Perhaps you don’t like the number ZERO. Like when you get zero in school when you were studying wasn’t that fun. Of course, you hate it; everybody does. But don’t you know that number ZERO is ultimately important in your life? First and foremost, it allows you to represent “nothing”. Yes that’s nothing at all. But hey! A million dollar will not be made possible without the powerful 6 zeros. Amazing right? That is why knowing who invented zero is a bit interesting. Zero in the end, is a genius invention of mankind.
The Persian Scientist
"al-Khwārizmī" is a Persian scientist, mathematician, astronomer, geographer, and a scholar. He actually represented the Arab World. He introduced the Hindu-Arabic numerals in the 500 AD. Actually, he was also the original source of Algebra. He made a lot of remarkable works in the field of Mathematics and most of them were being translated into Latin. And many other ancient civilizations followed his teachings and discoveries. They also used them especially in Rome, etc. But some civilizations had some idea already about the concept of zero, however, this Persian Mathematician was the only one who made a thorough explanation and a systematize calculation of zero. But his studies were based from Greek and Indian sources of books and studies. So, he was not really the one who invented zero.
Zero Came From a Latin Word
The present day use this word ZERO. However this came from a Latin word Zefiro which was only a translation of the Arabic term “ṣifr” which means “nothing”. But this Arabic term also came from a Sanskrit word of India “shoonya”.

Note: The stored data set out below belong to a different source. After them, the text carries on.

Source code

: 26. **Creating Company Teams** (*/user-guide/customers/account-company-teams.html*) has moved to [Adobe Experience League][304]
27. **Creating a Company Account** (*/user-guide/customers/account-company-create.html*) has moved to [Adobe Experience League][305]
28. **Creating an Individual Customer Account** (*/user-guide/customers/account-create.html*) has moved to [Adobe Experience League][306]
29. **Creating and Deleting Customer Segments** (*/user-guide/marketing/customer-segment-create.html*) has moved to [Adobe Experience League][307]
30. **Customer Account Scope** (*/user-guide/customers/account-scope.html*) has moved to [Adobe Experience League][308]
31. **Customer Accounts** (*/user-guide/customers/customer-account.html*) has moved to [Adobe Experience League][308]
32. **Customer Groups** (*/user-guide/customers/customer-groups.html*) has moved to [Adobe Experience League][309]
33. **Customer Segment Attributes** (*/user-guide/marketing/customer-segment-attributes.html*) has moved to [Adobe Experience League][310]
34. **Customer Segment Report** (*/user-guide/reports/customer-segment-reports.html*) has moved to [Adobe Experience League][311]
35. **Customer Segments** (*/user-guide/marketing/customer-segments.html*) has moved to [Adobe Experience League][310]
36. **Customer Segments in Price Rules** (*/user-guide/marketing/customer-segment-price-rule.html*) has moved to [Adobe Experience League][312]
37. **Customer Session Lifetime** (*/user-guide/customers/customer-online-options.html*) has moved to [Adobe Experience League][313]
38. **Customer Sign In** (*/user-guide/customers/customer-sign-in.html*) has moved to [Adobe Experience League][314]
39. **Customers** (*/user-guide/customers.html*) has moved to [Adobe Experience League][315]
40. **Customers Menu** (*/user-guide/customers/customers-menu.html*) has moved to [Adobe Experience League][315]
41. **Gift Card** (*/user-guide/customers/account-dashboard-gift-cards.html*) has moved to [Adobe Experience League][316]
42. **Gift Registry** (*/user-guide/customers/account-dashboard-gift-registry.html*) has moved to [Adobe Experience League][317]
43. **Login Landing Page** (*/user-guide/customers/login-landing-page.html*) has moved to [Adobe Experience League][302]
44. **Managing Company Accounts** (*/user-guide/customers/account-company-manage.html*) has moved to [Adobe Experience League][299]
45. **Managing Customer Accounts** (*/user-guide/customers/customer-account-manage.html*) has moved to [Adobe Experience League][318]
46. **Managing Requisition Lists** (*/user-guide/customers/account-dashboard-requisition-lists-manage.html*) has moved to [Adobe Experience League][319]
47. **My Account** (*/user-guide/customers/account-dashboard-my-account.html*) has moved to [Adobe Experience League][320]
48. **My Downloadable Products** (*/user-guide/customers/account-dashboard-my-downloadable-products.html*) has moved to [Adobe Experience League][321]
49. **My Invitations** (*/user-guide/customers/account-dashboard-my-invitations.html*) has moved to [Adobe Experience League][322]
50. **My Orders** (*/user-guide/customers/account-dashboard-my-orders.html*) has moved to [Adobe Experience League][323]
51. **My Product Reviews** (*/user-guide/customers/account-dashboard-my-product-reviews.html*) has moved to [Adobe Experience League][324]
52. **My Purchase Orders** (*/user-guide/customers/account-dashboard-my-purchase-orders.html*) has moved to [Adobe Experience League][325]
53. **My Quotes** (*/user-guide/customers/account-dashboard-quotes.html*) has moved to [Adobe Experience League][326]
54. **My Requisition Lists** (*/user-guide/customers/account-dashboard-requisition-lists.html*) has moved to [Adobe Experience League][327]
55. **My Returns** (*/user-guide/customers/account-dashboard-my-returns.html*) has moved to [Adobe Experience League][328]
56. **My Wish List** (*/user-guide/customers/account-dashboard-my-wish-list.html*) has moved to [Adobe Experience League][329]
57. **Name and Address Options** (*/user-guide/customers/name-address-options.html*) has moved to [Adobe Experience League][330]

Though it is vague to determine on who invented zero exactly, but it is clear enough that almost all the ancient civilizations like Greece, Rome, India, China, Maya Civilization, and in Mesopotamia were aware that they needed to represent zero. But they did not make a thorough explanation as if some of them were a little confused and some did not think very much about its great significance. But the Persian Scientist’s study offered a better explanation why and how to use zero. Then the Latin world adapted and even used it when they followed the Hindu-Arabic numbers. And from that time, the world followed it well.